_Текст для чтения_.
_ _ _ _ _ _ _

Газета Завтра Газета - Газета Завтра 333 (16 2000)
Я говорю: невзрачный, затрапезный человек в каком-нибудь Дялиже — главный герой нашего времени. Мне возражают: маленький человек, маленькая польза — это несвоевременно. А то и вредно. В битве гигантов интересны только главкомы. По крайней мере — начальники их штабов...
Спор давний. По аналогии с войной несовместимы оказываются окопная солдатская правда, лейтенантская и генеральская. Наверно, так оно и должно быть. Только с условием, что всякая правда имеет право голоса.
Кто-то прорубает окно в Европу. Кто-то — в будущее человечества. А я вежливо стучусь в окошко отдельного заштатного человека. По его душу иду. Странствую в космосе русской провинции, которой в достатке и на московских улицах. Брожу одновременно в разных временах. Еду на своем полноприводном УАЗе — самой русской, самой национальной машине — по безвестным проселкам. Принимаю дома славных, скромных гостей из забытых российских земель. Получаю районные газеты. Здесь, в Москве, вблизи Думы и Кремля, эти люди наполняются особым светом. Образ какого-нибудь пропащего мужика из деревни Матюкино в этом невероятном сближении обретает черты исторические.
Этот невзрачный, потасканный, безвестный человек своей жизнью, судьбой дает ответ на самые острые вопросы дня текущего. Или, наоборот, убеждает в их неразрешимости.
Север. Тайга. Целлюлозно-бумажный комбинат, выпускающий гофрокартон, дымит день и ночь. Продукцию хватают с колес. Средняя зарплата рабочих — пять тысяч. Кризиса не предвидится, даже если еще один Чубайс пройдется по стране — Япония, Малайзия, Иран и Ирак, Турция все равно будут покупать эту легкую тару. Лесные стахановские вырубки тридцатых годов уже наполнились новым, сочным лесом. Через десять-двадцать лет можно будет сюда прийти по второму кругу лесоповала, оставив под заросли молодняка теперешние делянки...

_ _ _ _ _ _ _

_Исходный материал_.
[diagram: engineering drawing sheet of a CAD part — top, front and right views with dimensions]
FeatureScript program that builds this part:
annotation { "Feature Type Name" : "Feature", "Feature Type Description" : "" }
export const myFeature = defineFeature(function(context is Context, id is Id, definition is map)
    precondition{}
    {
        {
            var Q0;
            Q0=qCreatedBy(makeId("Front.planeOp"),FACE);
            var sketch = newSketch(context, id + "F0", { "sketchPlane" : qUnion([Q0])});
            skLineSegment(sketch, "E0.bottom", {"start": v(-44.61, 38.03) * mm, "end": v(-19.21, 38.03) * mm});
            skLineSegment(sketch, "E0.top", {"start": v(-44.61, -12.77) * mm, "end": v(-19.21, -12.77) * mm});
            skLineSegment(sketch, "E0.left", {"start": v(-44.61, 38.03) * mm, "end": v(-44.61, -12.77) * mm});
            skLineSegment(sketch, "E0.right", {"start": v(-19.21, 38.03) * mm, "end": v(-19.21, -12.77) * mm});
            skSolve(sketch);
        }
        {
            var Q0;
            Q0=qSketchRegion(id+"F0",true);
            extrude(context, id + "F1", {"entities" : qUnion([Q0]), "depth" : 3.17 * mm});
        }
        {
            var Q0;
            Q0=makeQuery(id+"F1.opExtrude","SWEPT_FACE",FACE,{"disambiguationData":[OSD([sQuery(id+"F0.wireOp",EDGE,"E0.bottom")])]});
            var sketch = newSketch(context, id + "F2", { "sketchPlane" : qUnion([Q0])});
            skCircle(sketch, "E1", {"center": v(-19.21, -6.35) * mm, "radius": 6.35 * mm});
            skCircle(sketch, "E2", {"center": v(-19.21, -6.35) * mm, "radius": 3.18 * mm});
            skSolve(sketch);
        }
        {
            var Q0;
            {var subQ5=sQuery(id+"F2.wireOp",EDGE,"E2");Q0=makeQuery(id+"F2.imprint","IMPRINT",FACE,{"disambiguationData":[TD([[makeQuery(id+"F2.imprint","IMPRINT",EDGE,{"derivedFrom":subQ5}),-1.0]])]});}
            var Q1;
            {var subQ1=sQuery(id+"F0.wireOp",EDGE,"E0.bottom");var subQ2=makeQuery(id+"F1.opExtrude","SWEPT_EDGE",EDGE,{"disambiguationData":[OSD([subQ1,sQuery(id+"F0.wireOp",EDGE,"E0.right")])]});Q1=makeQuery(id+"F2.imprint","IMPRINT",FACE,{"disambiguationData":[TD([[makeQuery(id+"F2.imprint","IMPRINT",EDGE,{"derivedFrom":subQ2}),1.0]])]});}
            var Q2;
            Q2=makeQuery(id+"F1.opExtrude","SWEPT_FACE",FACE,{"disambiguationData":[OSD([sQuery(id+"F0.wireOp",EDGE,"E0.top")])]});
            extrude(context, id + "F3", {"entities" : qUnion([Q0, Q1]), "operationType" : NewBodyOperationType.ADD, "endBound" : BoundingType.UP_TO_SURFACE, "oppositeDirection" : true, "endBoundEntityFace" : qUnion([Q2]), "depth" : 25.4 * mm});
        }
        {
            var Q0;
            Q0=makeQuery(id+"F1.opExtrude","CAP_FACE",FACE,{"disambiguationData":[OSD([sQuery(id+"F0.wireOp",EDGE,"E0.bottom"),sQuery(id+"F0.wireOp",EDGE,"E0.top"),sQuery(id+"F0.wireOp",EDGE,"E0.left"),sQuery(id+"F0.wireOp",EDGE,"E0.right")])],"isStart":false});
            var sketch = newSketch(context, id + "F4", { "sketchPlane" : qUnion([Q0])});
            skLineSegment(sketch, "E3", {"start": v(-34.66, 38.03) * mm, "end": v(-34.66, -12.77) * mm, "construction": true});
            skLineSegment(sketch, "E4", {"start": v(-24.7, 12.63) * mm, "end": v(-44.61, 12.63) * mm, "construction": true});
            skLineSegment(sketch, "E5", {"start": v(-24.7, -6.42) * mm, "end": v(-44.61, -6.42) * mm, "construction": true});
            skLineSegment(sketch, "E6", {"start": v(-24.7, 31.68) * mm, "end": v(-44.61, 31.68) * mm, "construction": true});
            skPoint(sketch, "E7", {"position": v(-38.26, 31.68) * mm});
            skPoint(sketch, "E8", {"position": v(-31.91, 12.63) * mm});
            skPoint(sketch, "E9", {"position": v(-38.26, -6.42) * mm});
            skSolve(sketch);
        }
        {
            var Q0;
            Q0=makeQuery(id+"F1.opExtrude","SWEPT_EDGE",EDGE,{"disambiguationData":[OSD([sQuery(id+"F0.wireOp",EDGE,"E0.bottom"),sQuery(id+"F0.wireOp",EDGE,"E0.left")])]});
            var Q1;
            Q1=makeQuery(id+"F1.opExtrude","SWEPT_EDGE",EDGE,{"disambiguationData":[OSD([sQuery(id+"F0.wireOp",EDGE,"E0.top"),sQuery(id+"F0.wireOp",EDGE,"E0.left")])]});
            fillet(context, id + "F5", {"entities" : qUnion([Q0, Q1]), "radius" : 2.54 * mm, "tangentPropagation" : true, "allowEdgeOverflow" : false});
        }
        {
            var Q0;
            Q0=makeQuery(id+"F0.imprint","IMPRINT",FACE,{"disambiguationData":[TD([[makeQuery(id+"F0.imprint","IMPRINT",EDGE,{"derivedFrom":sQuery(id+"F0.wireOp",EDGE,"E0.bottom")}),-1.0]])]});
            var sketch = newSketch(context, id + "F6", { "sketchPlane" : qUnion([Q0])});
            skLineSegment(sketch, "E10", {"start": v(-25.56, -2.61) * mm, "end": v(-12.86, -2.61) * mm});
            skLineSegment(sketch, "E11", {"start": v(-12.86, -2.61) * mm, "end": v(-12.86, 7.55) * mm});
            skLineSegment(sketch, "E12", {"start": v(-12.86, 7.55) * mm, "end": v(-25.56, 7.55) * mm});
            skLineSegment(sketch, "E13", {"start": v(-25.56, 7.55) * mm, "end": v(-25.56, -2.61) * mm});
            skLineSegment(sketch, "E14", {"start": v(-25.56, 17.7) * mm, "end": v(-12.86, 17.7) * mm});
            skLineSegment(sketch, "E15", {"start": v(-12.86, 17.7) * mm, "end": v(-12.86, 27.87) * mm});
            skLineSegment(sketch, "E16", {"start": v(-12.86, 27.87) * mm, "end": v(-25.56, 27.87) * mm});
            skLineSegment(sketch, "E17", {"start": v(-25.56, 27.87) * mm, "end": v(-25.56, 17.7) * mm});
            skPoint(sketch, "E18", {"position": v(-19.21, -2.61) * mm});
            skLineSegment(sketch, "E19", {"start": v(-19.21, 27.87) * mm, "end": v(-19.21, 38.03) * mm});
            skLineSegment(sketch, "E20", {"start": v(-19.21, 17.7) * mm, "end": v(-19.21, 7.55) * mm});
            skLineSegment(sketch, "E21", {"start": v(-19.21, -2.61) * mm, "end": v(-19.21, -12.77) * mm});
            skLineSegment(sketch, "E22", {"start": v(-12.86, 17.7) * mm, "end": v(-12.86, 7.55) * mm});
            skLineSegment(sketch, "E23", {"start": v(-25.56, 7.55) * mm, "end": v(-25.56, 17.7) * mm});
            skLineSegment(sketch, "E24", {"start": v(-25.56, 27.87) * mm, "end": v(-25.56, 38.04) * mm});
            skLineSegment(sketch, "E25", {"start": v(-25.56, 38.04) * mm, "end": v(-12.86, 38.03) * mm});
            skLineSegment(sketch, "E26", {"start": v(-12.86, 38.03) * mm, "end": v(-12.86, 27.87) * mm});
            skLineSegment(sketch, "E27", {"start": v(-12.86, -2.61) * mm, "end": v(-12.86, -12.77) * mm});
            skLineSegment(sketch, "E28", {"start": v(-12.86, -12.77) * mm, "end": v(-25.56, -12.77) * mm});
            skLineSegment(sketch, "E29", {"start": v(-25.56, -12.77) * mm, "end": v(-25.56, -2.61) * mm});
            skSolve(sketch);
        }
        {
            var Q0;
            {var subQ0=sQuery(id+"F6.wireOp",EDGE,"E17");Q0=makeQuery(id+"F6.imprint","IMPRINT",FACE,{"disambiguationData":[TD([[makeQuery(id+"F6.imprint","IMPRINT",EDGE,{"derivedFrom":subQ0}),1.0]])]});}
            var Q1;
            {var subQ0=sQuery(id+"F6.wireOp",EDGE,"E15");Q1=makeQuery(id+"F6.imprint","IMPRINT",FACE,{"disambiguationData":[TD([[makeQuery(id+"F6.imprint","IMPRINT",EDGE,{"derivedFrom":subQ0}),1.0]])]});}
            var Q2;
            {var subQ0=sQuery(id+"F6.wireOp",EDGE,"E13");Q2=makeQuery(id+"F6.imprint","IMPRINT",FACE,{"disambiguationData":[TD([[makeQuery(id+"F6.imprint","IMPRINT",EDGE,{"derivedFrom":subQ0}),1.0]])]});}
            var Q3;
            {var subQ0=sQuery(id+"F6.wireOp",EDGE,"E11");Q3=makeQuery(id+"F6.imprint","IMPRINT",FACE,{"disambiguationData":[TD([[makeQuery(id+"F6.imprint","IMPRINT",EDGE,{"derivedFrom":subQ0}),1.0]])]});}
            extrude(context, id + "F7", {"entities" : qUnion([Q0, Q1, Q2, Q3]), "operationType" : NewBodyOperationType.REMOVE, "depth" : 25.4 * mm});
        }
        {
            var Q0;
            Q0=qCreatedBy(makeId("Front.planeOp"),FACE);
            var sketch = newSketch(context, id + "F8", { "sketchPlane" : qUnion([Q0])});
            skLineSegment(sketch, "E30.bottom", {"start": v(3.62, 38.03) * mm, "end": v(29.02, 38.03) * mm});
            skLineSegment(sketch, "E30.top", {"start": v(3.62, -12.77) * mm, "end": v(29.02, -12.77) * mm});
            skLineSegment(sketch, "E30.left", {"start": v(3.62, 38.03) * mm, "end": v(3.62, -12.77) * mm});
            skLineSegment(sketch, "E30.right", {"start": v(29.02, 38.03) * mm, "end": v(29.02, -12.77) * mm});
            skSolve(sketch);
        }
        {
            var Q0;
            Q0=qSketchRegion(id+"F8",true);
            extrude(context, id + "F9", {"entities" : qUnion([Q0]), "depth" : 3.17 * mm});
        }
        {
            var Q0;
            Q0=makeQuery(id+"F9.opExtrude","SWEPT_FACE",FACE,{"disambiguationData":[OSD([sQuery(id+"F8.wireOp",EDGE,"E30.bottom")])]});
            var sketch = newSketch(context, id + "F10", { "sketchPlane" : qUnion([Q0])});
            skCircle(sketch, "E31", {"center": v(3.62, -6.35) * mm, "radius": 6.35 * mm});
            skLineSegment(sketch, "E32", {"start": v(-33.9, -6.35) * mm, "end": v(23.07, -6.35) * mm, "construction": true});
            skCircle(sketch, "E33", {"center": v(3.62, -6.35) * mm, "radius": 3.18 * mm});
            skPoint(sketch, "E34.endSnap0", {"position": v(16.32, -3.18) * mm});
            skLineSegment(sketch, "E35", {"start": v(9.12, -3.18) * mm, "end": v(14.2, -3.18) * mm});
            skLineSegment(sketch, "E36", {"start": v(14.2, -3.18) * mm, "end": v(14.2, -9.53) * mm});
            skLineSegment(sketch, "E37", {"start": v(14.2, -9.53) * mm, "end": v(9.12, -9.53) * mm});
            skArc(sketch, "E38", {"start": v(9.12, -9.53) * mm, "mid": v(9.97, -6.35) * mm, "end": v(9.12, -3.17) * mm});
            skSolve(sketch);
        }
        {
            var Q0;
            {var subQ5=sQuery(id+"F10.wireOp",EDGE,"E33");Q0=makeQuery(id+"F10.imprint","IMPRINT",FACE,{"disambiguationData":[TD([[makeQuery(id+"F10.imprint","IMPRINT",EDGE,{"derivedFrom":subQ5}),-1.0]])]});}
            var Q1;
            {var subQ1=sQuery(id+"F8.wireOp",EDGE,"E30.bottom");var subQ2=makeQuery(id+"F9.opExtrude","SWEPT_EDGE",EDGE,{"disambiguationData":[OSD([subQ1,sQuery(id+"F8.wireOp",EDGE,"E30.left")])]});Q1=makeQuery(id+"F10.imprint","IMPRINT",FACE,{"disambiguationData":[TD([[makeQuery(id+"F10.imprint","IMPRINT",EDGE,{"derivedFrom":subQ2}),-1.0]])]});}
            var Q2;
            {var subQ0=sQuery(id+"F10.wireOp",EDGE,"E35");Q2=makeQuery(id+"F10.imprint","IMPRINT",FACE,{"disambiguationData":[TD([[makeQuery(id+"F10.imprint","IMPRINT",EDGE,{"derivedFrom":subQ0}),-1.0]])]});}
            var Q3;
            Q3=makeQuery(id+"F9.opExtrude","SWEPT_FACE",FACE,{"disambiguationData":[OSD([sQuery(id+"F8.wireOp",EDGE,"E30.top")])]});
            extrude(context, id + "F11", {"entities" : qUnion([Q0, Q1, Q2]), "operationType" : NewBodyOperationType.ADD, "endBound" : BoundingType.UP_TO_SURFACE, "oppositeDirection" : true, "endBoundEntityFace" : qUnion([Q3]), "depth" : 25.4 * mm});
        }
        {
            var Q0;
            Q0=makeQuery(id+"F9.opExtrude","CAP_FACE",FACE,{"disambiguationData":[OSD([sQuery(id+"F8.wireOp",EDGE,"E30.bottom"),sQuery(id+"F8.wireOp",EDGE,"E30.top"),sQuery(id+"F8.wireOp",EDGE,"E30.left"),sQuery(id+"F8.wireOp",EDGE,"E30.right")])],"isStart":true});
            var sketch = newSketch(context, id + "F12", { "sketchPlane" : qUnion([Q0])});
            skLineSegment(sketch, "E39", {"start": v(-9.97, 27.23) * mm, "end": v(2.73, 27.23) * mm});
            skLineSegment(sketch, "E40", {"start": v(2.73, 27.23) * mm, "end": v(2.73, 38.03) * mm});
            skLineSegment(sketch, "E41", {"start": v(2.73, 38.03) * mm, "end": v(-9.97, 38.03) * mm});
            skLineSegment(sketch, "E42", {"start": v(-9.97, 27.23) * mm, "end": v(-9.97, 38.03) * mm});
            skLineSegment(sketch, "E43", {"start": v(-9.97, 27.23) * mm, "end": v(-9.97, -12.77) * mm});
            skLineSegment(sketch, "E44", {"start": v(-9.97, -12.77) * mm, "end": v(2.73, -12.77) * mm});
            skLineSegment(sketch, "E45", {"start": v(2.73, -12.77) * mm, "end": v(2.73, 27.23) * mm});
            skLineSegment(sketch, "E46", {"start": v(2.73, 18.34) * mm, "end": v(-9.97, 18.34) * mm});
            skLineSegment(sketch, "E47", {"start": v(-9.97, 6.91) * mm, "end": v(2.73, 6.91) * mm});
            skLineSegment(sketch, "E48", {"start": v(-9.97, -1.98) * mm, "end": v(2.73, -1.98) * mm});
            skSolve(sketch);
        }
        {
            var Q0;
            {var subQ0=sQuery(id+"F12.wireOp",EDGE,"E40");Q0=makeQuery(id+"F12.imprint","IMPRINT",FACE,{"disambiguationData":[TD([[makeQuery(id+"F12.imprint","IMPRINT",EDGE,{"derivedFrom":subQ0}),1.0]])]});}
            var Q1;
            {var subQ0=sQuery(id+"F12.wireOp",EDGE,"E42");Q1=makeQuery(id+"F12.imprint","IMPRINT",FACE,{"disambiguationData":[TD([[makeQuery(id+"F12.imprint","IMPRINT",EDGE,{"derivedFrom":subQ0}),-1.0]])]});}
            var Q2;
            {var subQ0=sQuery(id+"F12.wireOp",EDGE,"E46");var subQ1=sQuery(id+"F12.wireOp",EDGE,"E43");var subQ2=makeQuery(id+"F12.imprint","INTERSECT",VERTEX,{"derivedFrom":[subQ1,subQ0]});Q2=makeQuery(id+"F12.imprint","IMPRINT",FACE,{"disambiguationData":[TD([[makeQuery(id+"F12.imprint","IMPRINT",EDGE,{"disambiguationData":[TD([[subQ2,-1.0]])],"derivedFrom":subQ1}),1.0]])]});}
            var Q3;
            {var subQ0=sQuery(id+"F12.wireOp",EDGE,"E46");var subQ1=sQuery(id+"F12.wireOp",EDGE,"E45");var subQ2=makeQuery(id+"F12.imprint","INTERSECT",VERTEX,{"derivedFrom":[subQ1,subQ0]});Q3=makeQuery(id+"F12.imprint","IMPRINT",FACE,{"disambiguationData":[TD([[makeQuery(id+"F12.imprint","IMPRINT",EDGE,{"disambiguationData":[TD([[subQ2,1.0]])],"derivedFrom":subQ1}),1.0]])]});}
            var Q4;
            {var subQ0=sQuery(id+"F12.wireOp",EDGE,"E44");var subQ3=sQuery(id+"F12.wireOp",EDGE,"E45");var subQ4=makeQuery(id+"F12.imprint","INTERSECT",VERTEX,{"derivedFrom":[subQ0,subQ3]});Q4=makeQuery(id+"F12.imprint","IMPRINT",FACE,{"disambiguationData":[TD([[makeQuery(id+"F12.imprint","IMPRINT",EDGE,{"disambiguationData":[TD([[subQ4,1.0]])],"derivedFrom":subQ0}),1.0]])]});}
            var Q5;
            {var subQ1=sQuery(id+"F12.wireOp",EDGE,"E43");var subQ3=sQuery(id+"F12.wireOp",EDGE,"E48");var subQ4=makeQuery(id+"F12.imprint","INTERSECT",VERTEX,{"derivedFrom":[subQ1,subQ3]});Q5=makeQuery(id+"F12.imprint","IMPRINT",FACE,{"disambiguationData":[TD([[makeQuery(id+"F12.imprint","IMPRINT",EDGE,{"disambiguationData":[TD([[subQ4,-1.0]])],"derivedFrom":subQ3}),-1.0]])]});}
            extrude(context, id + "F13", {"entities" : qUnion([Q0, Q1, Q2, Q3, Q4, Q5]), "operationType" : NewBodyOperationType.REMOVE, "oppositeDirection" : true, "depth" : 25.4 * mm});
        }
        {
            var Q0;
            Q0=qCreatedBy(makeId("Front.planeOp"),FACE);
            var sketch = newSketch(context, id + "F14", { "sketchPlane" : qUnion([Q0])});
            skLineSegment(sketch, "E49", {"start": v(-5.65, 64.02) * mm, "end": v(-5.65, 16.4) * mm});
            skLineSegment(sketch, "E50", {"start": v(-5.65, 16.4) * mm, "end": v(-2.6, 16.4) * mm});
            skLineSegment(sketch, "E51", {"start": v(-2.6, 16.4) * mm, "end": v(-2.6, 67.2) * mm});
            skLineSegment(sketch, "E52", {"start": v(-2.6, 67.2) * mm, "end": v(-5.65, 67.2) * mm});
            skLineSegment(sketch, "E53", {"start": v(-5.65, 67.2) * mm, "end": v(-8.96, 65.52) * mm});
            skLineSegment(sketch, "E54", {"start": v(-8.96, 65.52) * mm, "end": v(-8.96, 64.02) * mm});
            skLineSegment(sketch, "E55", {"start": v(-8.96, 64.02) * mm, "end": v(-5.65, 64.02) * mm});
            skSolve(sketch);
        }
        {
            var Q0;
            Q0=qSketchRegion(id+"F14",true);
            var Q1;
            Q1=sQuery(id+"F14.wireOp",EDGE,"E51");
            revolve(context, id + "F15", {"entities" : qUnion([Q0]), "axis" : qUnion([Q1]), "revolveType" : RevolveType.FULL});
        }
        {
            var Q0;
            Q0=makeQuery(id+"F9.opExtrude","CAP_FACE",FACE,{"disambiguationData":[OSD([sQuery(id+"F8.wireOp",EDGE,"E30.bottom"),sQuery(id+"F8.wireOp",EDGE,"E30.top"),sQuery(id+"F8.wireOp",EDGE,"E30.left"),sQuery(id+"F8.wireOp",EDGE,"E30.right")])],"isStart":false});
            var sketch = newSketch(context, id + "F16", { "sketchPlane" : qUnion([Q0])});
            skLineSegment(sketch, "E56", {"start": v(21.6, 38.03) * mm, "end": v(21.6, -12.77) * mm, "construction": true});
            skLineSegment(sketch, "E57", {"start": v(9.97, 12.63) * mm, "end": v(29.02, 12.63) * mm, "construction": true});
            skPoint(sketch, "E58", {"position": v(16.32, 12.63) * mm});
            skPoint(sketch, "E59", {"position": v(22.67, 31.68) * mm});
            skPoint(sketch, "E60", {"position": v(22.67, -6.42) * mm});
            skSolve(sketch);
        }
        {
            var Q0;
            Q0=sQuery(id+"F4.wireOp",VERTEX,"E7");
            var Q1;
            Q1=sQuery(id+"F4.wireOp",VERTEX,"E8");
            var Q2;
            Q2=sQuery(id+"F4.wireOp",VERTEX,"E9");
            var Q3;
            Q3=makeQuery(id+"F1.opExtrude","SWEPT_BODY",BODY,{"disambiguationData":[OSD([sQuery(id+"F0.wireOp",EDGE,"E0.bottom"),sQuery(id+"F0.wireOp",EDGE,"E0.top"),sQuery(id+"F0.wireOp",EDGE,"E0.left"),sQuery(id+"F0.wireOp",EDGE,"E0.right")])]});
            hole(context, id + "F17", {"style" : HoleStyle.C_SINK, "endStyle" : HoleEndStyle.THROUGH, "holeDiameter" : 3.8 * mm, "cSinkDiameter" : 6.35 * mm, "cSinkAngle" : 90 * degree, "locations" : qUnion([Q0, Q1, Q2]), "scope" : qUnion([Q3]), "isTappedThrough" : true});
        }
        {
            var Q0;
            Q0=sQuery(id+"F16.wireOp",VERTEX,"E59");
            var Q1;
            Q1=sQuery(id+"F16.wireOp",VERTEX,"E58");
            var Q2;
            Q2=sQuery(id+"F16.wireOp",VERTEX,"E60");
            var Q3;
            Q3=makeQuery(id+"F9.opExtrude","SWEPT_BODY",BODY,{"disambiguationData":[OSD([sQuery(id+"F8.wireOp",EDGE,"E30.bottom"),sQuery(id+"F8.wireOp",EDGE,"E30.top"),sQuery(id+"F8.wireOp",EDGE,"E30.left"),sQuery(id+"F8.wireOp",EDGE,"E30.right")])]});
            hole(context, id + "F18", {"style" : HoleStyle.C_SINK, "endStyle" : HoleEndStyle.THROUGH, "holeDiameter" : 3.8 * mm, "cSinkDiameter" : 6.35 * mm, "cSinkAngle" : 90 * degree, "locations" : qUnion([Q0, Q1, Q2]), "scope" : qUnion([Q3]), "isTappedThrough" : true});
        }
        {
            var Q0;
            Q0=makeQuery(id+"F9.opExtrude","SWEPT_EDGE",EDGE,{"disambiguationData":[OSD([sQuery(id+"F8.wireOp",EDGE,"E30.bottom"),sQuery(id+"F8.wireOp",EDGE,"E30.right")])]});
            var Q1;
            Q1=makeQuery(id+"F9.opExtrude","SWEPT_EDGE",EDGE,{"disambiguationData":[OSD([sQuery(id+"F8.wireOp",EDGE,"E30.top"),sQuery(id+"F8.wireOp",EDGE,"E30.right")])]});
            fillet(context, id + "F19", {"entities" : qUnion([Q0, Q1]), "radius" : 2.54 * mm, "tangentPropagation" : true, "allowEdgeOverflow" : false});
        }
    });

_ _ _ _ _ _ _

_Письменное задание 1_.
Ответьте по статье из газеты «Завтра»:
(a) Кто в самом начале статьи назван главным героем нашего времени?
(b) Какая машина названа в статье самой русской, самой национальной?
(c) Какова средняя зарплата рабочих северного целлюлозно-бумажного комбината?
_Письменное задание 2_. Перепишите дословно отрывок статьи из газеты «Завтра» от слов «Этот невзрачный, потасканный, безвестный» до слов «молодняка теперешние делянки...».

_Полный ответ 1_.
(a) Невзрачный, затрапезный человек в каком-нибудь Дялиже.
(b) Полноприводный УАЗ.
(c) Пять тысяч.

_Полный ответ 2_.
Этот невзрачный, потасканный, безвестный человек своей жизнью, судьбой дает ответ на самые острые вопросы дня текущего. Или, наоборот, убеждает в их неразрешимости.
Север. Тайга. Целлюлозно-бумажный комбинат, выпускающий гофрокартон, дымит день и ночь. Продукцию хватают с колес. Средняя зарплата рабочих — пять тысяч. Кризиса не предвидится, даже если еще один Чубайс пройдется по стране — Япония, Малайзия, Иран и Ирак, Турция все равно будут покупать эту легкую тару. Лесные стахановские вырубки тридцатых годов уже наполнились новым, сочным лесом. Через десять-двадцать лет можно будет сюда прийти по второму кругу лесоповала, оставив под заросли молодняка теперешние делянки...